Ryan has broken with some of the field by warning about the popularity of "socialism," and, similarly to Massachusetts Rep. Seth Moulton, grew his profile in Congress with an effort to oust House Speaker Nancy Pelosi. Both Moulton and Ryan ultimately voted for Pelosi to be leader.
He's also been critical of Joe Biden, calling the former vice president's comments on China "stunningly out of touch." (Biden, who's running for president, recently said China is "not competition for us.")
On President Trump, Ryan said he does not support beginning the impeachment process, even though he argued that special counsel Robert Mueller's report shows the President committed obstruction of justice.
Read Ryan's own words on why he's running to be president here.
Moulton asked the question himself.
At the end of his town hall, the Massachusetts congressman tried to explain why he is running or, as he put it, “Why am I here? Why am I doing this?”
“I think this is the most important election of our lifetimes,” Moulton said. “It’s about who we are as a country, it’s about our values, it’s about what kind of future we’re going to build. It’s about whether we can get united around a common mission not to make American great again, looking backwards to some mythical version of the past that never really existed, but whether we can make America better than it’s ever been before.”
“Donald Trump doesn’t want that, he wants to keep us divided,” Moulton continued, before talking about the “diverse coalition of Americans” he’s hoping to unite.
“To win,” he said, “we need to bring together a diverse coalition of Americans.

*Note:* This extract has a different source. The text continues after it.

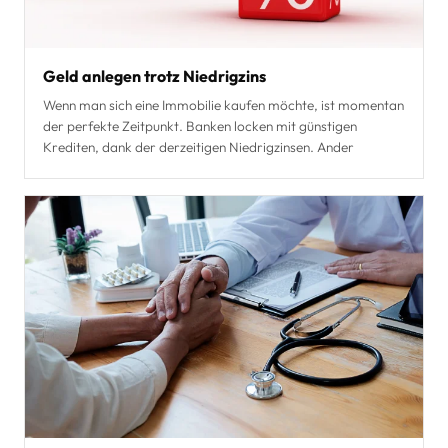
Geld anlegen trotz Niedrigzins
Wenn man sich eine Immobilie kaufen möchte, ist momentan
der perfekte Zeitpunkt. Banken locken mit günstigen
Krediten, dank der derzeitigen Niedrigzinsen. Ander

Everybody in our party, along with independents (and) even a few disaffected Republicans.”
Democratic presidential candidate Rep. Seth Moulton said his skepticism over "Medicare for all” is rooted in his experience with the Department of Veterans Affairs, which uses a form of single-payer health care.
“I’ve seen the good, the bad and the ugly,” Moulton, an Iraq war vet, said of his time on a health plan through the VA.
He praised the system for its ability to negotiate prescription drugs prices, bringing down the costs, but also talked about veterans on waiting lists for care.
Moulton said he preferred “what President Obama planned (in the run-up to the passage of the Affordable Care Act), which is that we should have a public option like Medicare for all” -- arguing that Americans should be able to buy in to a new version of today’s Medicare program.
The Medicare for all bills in the House and Senate would not expand Medicare as most Americans know it, but would create a new single-payer system that would effectively wipe out all private insurance.
Moulton said a public option that preserves the private insurance industry, while competing against it, is the best path forward “because competition is good for the system. It keeps prices down, it improves outcomes and I think people should have choices for their health care.”